As for savings versus investing, the article in the Times today about FedEx’s 0 taxes notes that business investment now is less than that before the tax cut.
Behavioral economists note that people have different buckets for money. A lump sum payment goes into a different bucket than an increase in income. They’ve shown that someone like a house painter, when he works in his free time for money, puts the money in a different bucket than the one for his job pay, even if he is doing the same thing.
In 2009 Obama reduced Social Security payments instead of sending checks as a boost to the economy for this very reason. The money showed up in the paycheck and got spent more than the Bush checks which got saved and which didn’t boost the economy as much.
That’s true about the median income, but it’s not possible to use it in calculations like mine. The average income (i.e., the mean income) is total amount of income divided by number of people earning an income. That says that total amount of income is the number of people earning an income times the average (i.e., the mean) income. Using the median wouldn’t work in that equation. The median may be more important for some things, but it doesn’t work in that equation.

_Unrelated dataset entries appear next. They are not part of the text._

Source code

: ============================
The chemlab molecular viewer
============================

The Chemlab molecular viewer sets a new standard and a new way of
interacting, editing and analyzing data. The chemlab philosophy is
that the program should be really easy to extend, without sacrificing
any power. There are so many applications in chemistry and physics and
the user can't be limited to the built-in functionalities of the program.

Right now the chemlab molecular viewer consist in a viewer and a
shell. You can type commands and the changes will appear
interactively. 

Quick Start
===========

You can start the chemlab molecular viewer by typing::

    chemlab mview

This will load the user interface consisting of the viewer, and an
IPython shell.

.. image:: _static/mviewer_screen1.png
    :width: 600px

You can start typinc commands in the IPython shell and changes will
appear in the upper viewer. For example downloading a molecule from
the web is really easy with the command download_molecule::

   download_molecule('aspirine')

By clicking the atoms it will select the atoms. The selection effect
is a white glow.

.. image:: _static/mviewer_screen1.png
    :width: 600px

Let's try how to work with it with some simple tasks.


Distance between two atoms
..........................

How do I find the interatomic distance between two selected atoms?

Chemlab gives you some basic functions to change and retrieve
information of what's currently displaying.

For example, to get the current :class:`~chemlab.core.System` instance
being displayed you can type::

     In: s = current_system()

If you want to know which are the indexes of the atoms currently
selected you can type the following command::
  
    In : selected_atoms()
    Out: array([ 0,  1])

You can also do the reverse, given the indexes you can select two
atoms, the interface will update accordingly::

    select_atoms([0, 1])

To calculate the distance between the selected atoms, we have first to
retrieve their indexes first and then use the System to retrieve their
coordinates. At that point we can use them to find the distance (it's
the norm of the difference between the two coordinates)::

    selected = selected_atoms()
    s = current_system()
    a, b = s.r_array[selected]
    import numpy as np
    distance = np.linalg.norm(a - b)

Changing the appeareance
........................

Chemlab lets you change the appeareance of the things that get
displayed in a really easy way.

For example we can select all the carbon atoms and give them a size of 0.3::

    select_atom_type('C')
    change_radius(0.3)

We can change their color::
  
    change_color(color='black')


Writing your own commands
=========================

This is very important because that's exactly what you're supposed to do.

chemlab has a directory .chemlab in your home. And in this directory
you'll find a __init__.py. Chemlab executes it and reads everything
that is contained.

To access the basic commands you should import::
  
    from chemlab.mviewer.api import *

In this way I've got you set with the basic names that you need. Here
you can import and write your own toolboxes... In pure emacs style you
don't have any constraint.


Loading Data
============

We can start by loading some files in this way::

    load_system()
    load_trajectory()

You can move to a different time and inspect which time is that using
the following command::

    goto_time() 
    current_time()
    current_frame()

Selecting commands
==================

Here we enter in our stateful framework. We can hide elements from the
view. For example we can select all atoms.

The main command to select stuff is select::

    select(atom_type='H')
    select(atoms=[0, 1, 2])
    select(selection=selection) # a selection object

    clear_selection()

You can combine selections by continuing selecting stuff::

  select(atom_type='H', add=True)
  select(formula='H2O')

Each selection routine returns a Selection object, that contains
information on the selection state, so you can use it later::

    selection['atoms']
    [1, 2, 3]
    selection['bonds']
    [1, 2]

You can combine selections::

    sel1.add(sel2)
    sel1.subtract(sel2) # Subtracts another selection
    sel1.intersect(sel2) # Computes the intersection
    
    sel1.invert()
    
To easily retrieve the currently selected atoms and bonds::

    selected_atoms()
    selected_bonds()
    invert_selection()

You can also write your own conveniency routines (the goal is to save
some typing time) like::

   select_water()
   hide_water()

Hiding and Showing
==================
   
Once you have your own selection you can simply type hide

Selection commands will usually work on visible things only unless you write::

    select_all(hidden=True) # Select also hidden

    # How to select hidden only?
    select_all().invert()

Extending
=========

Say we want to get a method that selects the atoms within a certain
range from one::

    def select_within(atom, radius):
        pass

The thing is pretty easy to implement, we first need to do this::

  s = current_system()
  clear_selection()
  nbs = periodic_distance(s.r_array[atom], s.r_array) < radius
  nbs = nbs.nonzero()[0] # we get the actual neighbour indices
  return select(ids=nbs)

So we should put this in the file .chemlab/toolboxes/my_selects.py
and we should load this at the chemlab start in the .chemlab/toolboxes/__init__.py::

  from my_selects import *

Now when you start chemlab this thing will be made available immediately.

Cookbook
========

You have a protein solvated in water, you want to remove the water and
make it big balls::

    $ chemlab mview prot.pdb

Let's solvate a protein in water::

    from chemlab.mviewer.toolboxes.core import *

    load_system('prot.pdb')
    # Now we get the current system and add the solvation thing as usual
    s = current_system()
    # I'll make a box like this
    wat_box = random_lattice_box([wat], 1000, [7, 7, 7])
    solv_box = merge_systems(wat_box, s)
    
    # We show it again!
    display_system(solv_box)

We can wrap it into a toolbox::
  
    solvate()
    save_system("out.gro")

Stopping assistance doesn’t necessarily mean that money is now no longer collected as taxes. It means either a reduction of the deficit (meaning the economy shrinks by the entire amount), it gets spent elsewhere by the government (depending on where, and so the multipliers involved, it might mean shrinking or expanding the government, probably the former) or in fact taxes get reduced. If it’s a straight reduction in tax rates, people like me end up with much of it, and I won’t spend it all - the economy shrinks. Other changes to the tax code would have possibly different effects.
Not factored in is the effect on the then former recipients. If some of them, out of necessity, enter the workforce or become entrepreneurs, that expands the economy. I don’t believe a whole lot of people don’t work and receive assistance because of choice, so possibly the only work or enterprise open to them is illegal or otherwise undesirable, making this economic expansion sub-optimal.